Instruções das tarefas:
1. Traduza para o inglês esta frase do texto sobre a renovação das concessões de distribuição: "A decisão foi unânime entre os diretores da ANEEL, ainda que Fernando Mosna tenha apresentado uma fundamentação divergente — no fim, acompanhou o voto da relatora Agnes da Costa e dos demais colegas."
2. Segundo o texto sobre a renovação das concessões de distribuição, qual termo aditivo é proposto para Equatorial Maranhão e CPFL Piratininga?
3. Prossiga a redação do texto sobre a renovação das concessões de distribuição a partir da última frase apresentada.
#### Trecho do texto ####
A ANEEL acaba de abrir caminho para que quatro grandes distribuidoras de energia continuem operando por mais tempo no país. A agência recomendou ao Ministério de Minas e Energia (MME) a prorrogação dos contratos de concessão dessas empresas, antecipando, inclusive, os efeitos das renovações.
Entre as concessionárias que podem seguir firmes na distribuição de energia estão: EDP São Paulo, que avança para o sexto termo aditivo, e Neoenergia Pernambuco, na mesma situação. Já Equatorial Maranhão e CPFL Piratininga caminham para a renovação com a proposta de um quinto termo aditivo.
A decisão foi unânime entre os diretores da ANEEL, ainda que Fernando Mosna tenha apresentado uma fundamentação divergente — no fim, acompanhou o voto da relatora Agnes da Costa e dos demais colegas.
#### Material de estudo ####
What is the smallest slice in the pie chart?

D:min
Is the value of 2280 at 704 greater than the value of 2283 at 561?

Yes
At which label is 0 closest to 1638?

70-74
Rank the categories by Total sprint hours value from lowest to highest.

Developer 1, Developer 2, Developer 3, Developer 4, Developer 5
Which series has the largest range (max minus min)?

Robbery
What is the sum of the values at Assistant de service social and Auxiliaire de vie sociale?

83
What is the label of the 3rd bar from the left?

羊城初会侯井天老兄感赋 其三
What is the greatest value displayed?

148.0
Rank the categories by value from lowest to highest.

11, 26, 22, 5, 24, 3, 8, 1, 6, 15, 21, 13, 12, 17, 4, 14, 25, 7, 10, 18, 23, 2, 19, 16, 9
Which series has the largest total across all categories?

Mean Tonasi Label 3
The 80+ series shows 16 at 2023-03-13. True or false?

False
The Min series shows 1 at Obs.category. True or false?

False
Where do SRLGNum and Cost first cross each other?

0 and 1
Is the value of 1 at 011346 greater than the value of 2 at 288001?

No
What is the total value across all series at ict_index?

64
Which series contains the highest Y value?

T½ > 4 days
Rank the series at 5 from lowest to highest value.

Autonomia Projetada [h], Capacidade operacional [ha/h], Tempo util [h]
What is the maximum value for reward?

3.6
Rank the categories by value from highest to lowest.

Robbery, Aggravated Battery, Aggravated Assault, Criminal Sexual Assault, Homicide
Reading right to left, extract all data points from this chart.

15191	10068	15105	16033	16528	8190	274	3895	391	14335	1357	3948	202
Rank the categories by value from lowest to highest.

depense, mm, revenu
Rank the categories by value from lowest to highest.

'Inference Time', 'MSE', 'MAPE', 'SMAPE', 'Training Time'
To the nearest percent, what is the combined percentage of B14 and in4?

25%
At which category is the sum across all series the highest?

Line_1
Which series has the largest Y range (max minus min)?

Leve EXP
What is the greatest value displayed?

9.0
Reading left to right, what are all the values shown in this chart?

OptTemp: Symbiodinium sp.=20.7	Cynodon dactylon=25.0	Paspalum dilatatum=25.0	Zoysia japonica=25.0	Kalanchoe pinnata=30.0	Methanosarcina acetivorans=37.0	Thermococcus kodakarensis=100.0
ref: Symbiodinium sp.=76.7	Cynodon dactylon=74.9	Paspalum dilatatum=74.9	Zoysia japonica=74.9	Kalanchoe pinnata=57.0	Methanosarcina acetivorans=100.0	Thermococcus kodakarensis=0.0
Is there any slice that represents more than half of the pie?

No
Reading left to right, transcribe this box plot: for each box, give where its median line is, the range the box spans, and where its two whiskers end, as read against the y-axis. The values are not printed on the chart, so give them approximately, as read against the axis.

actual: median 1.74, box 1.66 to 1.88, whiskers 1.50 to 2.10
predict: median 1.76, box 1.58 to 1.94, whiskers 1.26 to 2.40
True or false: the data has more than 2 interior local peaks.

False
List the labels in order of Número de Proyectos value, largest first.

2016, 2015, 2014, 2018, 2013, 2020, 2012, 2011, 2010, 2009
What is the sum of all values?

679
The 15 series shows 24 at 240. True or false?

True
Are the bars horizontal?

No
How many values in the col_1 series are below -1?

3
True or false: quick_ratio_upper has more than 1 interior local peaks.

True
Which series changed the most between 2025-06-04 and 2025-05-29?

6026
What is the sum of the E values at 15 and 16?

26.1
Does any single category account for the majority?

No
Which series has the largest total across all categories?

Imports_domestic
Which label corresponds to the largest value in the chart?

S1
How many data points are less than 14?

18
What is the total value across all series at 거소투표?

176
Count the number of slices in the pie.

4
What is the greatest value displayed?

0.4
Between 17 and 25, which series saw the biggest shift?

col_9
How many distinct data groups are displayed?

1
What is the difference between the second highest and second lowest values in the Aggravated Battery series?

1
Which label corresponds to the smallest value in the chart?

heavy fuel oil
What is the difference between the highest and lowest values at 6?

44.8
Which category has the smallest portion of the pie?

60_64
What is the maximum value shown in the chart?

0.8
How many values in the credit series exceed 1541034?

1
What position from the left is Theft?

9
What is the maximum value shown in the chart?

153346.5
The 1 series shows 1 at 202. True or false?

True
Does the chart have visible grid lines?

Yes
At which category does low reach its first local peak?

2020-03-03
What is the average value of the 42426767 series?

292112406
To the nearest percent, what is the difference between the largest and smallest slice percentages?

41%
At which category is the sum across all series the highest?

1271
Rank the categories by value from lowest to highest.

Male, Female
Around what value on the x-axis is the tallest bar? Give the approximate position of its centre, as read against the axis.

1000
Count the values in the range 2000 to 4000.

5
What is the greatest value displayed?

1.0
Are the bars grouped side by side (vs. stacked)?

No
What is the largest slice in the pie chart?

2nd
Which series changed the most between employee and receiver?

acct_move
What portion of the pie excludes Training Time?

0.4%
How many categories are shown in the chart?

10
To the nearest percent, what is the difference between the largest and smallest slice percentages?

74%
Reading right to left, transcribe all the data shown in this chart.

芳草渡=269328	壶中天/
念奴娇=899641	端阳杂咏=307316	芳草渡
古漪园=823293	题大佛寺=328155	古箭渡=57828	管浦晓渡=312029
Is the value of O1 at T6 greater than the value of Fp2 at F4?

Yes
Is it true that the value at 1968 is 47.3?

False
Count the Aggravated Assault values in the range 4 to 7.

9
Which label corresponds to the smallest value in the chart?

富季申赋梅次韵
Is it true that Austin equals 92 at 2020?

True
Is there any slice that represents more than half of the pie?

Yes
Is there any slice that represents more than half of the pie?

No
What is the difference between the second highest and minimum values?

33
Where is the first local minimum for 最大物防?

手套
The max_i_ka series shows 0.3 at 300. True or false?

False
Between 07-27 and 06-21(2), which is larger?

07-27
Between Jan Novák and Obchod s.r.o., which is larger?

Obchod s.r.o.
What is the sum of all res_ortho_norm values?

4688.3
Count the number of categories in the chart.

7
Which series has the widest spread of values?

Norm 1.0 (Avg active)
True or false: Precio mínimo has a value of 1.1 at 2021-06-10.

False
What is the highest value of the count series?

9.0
####
Respostas dos exercícios:
1. The decision was unanimous among ANEEL's directors, even though Fernando Mosna presented a divergent rationale — in the end, Mosna followed the vote of rapporteur Agnes da Costa and the other colleagues.

2. O quinto termo aditivo.

3.
As discussões contaram com sustentações orais de representantes das próprias distribuidoras e da Abradee (Associação Brasileira de Distribuidores de Energia Elétrica), reforçando o peso das decisões.
Essa movimentação indica que o governo deve seguir apostando na continuidade de players já estabelecidos no mercado. Mas o que será que vem por trás dessas renovações? Nova estratégia energética ou apenas segurança operacional?